We spend a lot of time talking to regulators about what’s going on in the energy business

“it won’t surprise you that we’re very transparent, spend a lot of time talking with the regulatory community about what’s going on in energy. They are fully aware of how our portfolio works. But as you mentioned, at the beginning of that statement, it’s important to remember that we’re talking about 2% of a $920 billion loan portfolio. So they know that.”

MBA is calling for a decline in mortgage originations

“I think the MBA is calling for a $1.5 trillion or $1.6 trillion, down to $1.4 trillion mortgage market in 2016 versus 2015 and our folks seem to be in sync with that.”

Willingness to provide capital to energy companies has gone away

“Yes. So in terms of pullback and credit availability, I would expand the description to say, not just bank credit, but capital markets were actually, as you know, were quite open for energy companies very early in this. And that has gone away. My understanding is that smaller banks, regional banks, have only recently begun to really pull back from a willingness to provide credit. Maybe it’s this incremental leg down to where we’re on crude prices that has people generally believing that this could be where we’re for a longer time”
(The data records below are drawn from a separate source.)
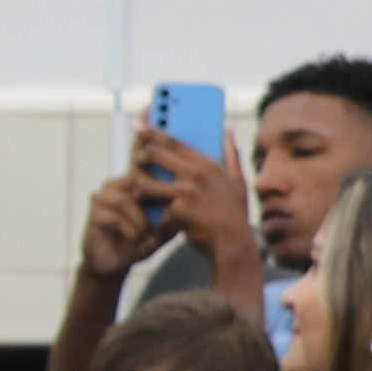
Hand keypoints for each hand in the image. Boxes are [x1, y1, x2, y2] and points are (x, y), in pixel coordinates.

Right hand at [77, 170, 168, 280]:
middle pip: (137, 181)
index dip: (163, 184)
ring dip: (140, 221)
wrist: (114, 262)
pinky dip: (130, 230)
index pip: (149, 170)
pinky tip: (137, 239)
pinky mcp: (94, 214)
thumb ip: (174, 212)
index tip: (173, 205)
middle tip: (163, 220)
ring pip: (125, 201)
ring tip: (147, 234)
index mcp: (132, 182)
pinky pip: (115, 218)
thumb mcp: (163, 226)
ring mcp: (102, 198)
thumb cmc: (140, 241)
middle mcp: (115, 185)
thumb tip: (191, 201)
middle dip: (152, 202)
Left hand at [137, 124, 255, 262]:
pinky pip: (156, 211)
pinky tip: (158, 227)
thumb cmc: (233, 213)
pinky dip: (156, 220)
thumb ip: (231, 152)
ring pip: (146, 184)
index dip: (152, 132)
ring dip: (139, 189)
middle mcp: (197, 174)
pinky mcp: (179, 211)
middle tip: (133, 160)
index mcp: (208, 165)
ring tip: (139, 195)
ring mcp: (187, 192)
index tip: (138, 127)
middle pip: (155, 155)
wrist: (233, 244)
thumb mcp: (238, 180)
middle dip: (139, 157)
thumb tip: (227, 127)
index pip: (174, 142)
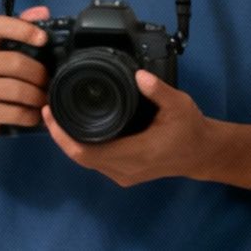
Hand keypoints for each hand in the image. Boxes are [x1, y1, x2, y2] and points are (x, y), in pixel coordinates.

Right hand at [0, 6, 51, 142]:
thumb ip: (20, 29)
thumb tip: (43, 11)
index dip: (22, 28)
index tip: (43, 38)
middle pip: (15, 62)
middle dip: (39, 74)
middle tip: (48, 81)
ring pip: (17, 90)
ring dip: (38, 96)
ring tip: (43, 98)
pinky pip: (14, 113)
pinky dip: (30, 115)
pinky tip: (34, 114)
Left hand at [42, 69, 211, 186]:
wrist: (202, 154)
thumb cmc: (190, 130)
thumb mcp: (178, 105)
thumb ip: (158, 90)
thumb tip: (138, 75)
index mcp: (136, 153)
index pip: (88, 152)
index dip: (63, 136)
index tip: (50, 115)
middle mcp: (126, 169)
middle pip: (81, 157)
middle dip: (61, 136)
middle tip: (49, 110)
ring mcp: (124, 174)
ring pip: (87, 161)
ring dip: (70, 142)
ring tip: (58, 117)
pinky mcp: (125, 173)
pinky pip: (96, 162)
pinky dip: (83, 147)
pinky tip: (77, 130)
We’re being appropriately tough, but trying to help the customer work through this too

“I’d say, we’re all being as appropriately tough, to make sure that we protect the interests of the bank. We’re very — we’re working with each customer to help them work through this. It doesn’t do us any good to accelerate an issue or two, to end up as the holder of a number of oil leases as a bank.”

Services companies are either in business or not in business

” Services companies I think are different than E&P companies, because for some of them it’s really not about a $5 band of oil prices or a $10 band of oil prices. They’re either in business or they’re not in business.”

It’s not robust, but it doesn’t feel like a manufacturing recession to me

“it’s as John described, right? It’s not robust. People aren’t super enthusiastic. But you’ve seen the growth in our commercial loan portfolios which reflects people doing business. And some — a lot of that is us taking business from other people, but in a significant portion of those cases, that’s folks borrowing money to do things, to buy things. And it doesn’t feel like a manufacturing recession to me.”

Lower oil prices are a net benefit to non energy companies

“certainly plenty of opportunity for a market-related contagion when one industry is suffering and other industries are starting — are trying to borrow. But in this instance, cheap oil is a net stimulative impact on U.S. growth. A WorldCom fraud was not beneficial for everybody else in the U.S. Telecom didn’t get cheaper. But fuel has gotten cheaper which is good for consumers”

Mike Mayo (Analyst)

~10% losses on energy portfolio if oil stays at $30 for the next year

“And just to clarify what you said before, if oil stays at $30 for the next year, you still feel that the $1.2 billion of reserves on the oil and gas portfolio is sufficient? Is that correct?”